Children with range of motion deficits, especially congenital conditions, will develop adaptations to function within their abilities. Careful observation of these compensatory strategies will highlight areas that require further assessment. Excessive wrist flexion can be observed during midline function in children with brachial plexus birth palsy who demonstrate limitations in internal rotation limitation. Wrist flexion is also used as a compensatory strategy for self-feeding in a child lacking elbow flexion after an elbow injury. Patients with arthrogryposis multiplex congenita (AMC) often develop several compensatory patterns to overcome limitations ( Fig. 3.2 ). For clients with chronic conditions that create limited potential for improvement in range of motion, these patterns are encouraged. However, in conditions where further recovery is expected, these movement patterns are discouraged to eliminate ongoing and unnecessary compensatory movement patterns.
Strength
Strength assessment in pediatric clients can be challenging for many of the reasons noted in the previous section. Manual muscle testing (MMT) can be utilized in older children and adolescents. Beginning with larger joints, clear instructions and comparison to the unaffected side, when possible, will allow the clinician to assess if a child is able to participate in the exam. For patients with limited attention spans, focus on the key muscles to test to elicit maximum effort. Making strength testing a game can help to increase participation. In addition to MMT, dynamometry for grip and pinch strength has established norms for children as young as 6 years old.

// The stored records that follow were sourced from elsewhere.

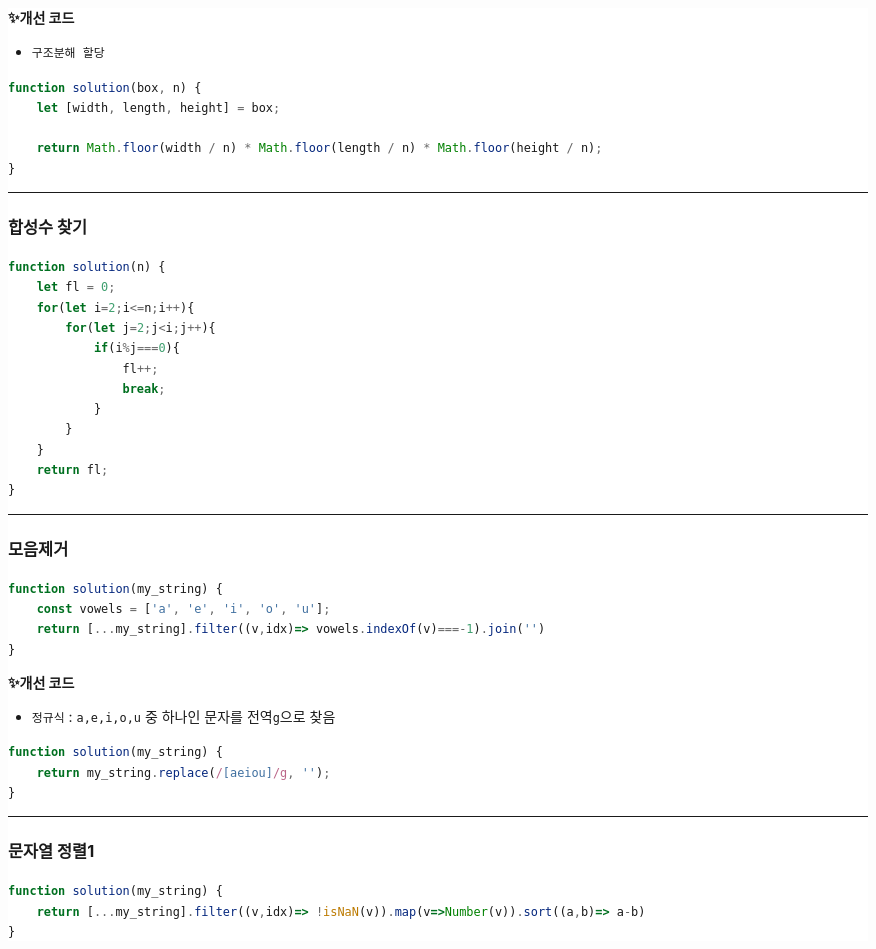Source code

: **✨개선 코드**
- `구조분해 할당`

```jsx
function solution(box, n) {
    let [width, length, height] = box;

    return Math.floor(width / n) * Math.floor(length / n) * Math.floor(height / n);
}
```
---
### 합성수 찾기

```jsx
function solution(n) {
    let fl = 0;
    for(let i=2;i<=n;i++){
        for(let j=2;j<i;j++){
            if(i%j===0){
                fl++;
                break;
            }
        }      
    }
    return fl;
}
```
---
### 모음제거

```jsx
function solution(my_string) {
    const vowels = ['a', 'e', 'i', 'o', 'u'];
    return [...my_string].filter((v,idx)=> vowels.indexOf(v)===-1).join('')
}
```

**✨개선 코드**
- `정규식` : `a,e,i,o,u` 중 하나인 문자를 전역`g`으로 찾음

```jsx
function solution(my_string) {
    return my_string.replace(/[aeiou]/g, '');
}

```
---
### 문자열 정렬1

```jsx
function solution(my_string) {
    return [...my_string].filter((v,idx)=> !isNaN(v)).map(v=>Number(v)).sort((a,b)=> a-b)
}
```
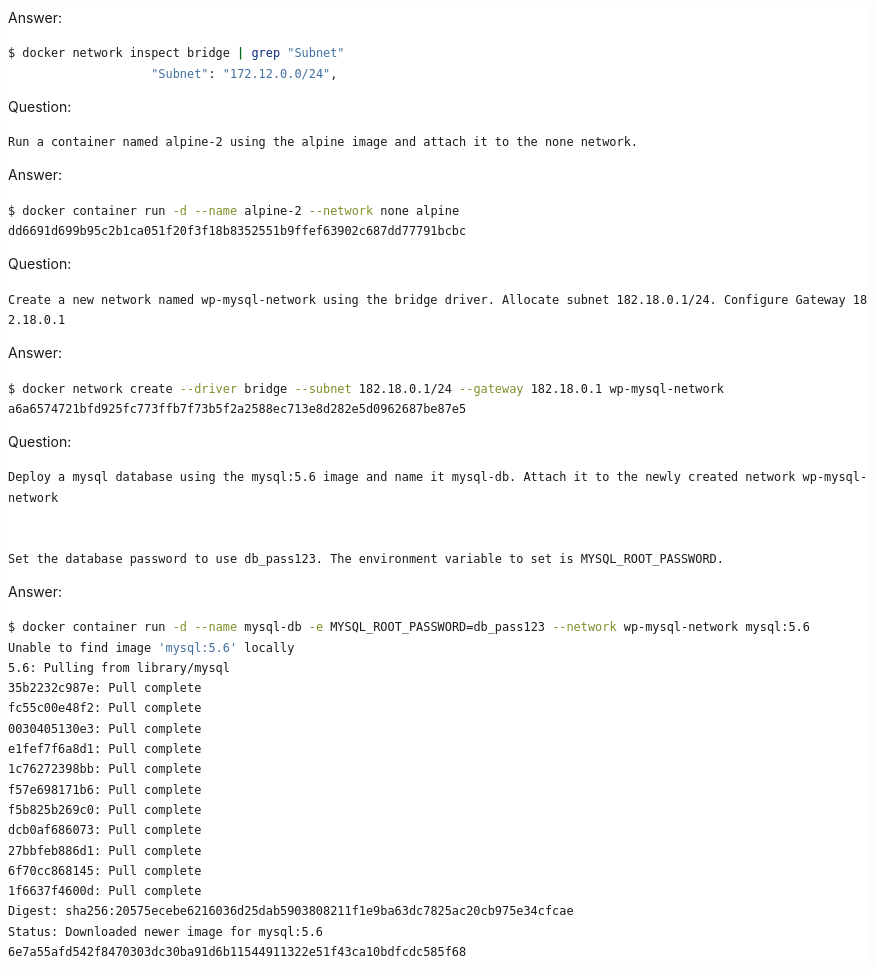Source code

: Answer:
```bash
$ docker network inspect bridge | grep "Subnet"
                    "Subnet": "172.12.0.0/24",
```


Question:
```bash
Run a container named alpine-2 using the alpine image and attach it to the none network.
```

Answer:
```bash
$ docker container run -d --name alpine-2 --network none alpine
dd6691d699b95c2b1ca051f20f3f18b8352551b9ffef63902c687dd77791bcbc
```


Question:
```bash
Create a new network named wp-mysql-network using the bridge driver. Allocate subnet 182.18.0.1/24. Configure Gateway 182.18.0.1
```

Answer:
```bash
$ docker network create --driver bridge --subnet 182.18.0.1/24 --gateway 182.18.0.1 wp-mysql-network
a6a6574721bfd925fc773ffb7f73b5f2a2588ec713e8d282e5d0962687be87e5
```


Question:
```bash
Deploy a mysql database using the mysql:5.6 image and name it mysql-db. Attach it to the newly created network wp-mysql-network


Set the database password to use db_pass123. The environment variable to set is MYSQL_ROOT_PASSWORD.
```

Answer:
```bash
$ docker container run -d --name mysql-db -e MYSQL_ROOT_PASSWORD=db_pass123 --network wp-mysql-network mysql:5.6
Unable to find image 'mysql:5.6' locally
5.6: Pulling from library/mysql
35b2232c987e: Pull complete 
fc55c00e48f2: Pull complete 
0030405130e3: Pull complete 
e1fef7f6a8d1: Pull complete 
1c76272398bb: Pull complete 
f57e698171b6: Pull complete 
f5b825b269c0: Pull complete 
dcb0af686073: Pull complete 
27bbfeb886d1: Pull complete 
6f70cc868145: Pull complete 
1f6637f4600d: Pull complete 
Digest: sha256:20575ecebe6216036d25dab5903808211f1e9ba63dc7825ac20cb975e34cfcae
Status: Downloaded newer image for mysql:5.6
6e7a55afd542f8470303dc30ba91d6b11544911322e51f43ca10bdfcdc585f68
```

Upper extremity strength in infants and toddlers should be assessed through observation of function. This can be objectively measured by presenting toys with different sizes and monitoring how long the child can maintain grasp or lift the toy. Movement is compared in antigravity and gravity-eliminated planes. As the child moves through developmental positions, such as quadruped or pulling to stand, assess for symmetrical weight bearing and inclusion of the affected side. The Active Movement Scale was developed for measuring strength in infants with obstetrical brachial plexus palsy. Although reliability studies focus on this population, this scale can be used clinically for infants with other diagnoses to obtain an objective comparison of strength changes.
Compensatory movements may conceal weaknesses and require careful scrutiny. A teenage patient with absent triceps from a C6 spinal cord injury may appear to have 2/5 MMT strength via shoulder external rotation and supination. However, palpation, blocking external rotation, and any attempt at antigravity movement will reveal that the triceps is not functioning. Extensor digitorum communis and the long finger flexors (flexor digitorum profundus and superficialis) can act upon the wrist in the presence of weak wrist extension or flexion, respectively ( Fig. 3.3 ). Proximal momentum can be utilized to augment shoulder or elbow flexion. In the absence of active elbow flexors, children may utilize the Steindler effect. This occurs when forearm protonation and wrist and finger flexion are paired with momentum to initiate elbow flexion. The child is able to hold the elbow in flexion by contracting the flexor/pronator muscles that originate proximal to the elbow. When in doubt, having the child reproduce the movement slowly can often elucidate what is powering the motion.